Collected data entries
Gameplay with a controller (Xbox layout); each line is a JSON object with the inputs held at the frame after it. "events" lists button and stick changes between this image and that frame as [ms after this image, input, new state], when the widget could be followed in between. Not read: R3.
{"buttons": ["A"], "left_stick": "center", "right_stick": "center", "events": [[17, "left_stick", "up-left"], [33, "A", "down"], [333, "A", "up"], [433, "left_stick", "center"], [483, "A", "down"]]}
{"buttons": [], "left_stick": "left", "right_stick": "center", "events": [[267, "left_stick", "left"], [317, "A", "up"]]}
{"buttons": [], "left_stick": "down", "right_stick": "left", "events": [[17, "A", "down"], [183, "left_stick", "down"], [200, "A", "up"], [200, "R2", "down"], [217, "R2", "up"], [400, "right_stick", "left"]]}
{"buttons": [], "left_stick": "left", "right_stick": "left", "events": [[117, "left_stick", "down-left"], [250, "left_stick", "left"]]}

» Problem description
Line by line, copy the records exactly.

» Solution to the problem
Gameplay with a controller (Xbox layout); each line is a JSON object with the inputs held at the frame after it. "events" lists button and stick changes between this image and that frame as [ms after this image, input, new state], when the widget could be followed in between. Not read: R3.
{"buttons": ["A"], "left_stick": "center", "right_stick": "center", "events": [[17, "left_stick", "up-left"], [33, "A", "down"], [333, "A", "up"], [433, "left_stick", "center"], [483, "A", "down"]]}
{"buttons": [], "left_stick": "left", "right_stick": "center", "events": [[267, "left_stick", "left"], [317, "A", "up"]]}
{"buttons": [], "left_stick": "down", "right_stick": "left", "events": [[17, "A", "down"], [183, "left_stick", "down"], [200, "A", "up"], [200, "R2", "down"], [217, "R2", "up"], [400, "right_stick", "left"]]}
{"buttons": [], "left_stick": "left", "right_stick": "left", "events": [[117, "left_stick", "down-left"], [250, "left_stick", "left"]]}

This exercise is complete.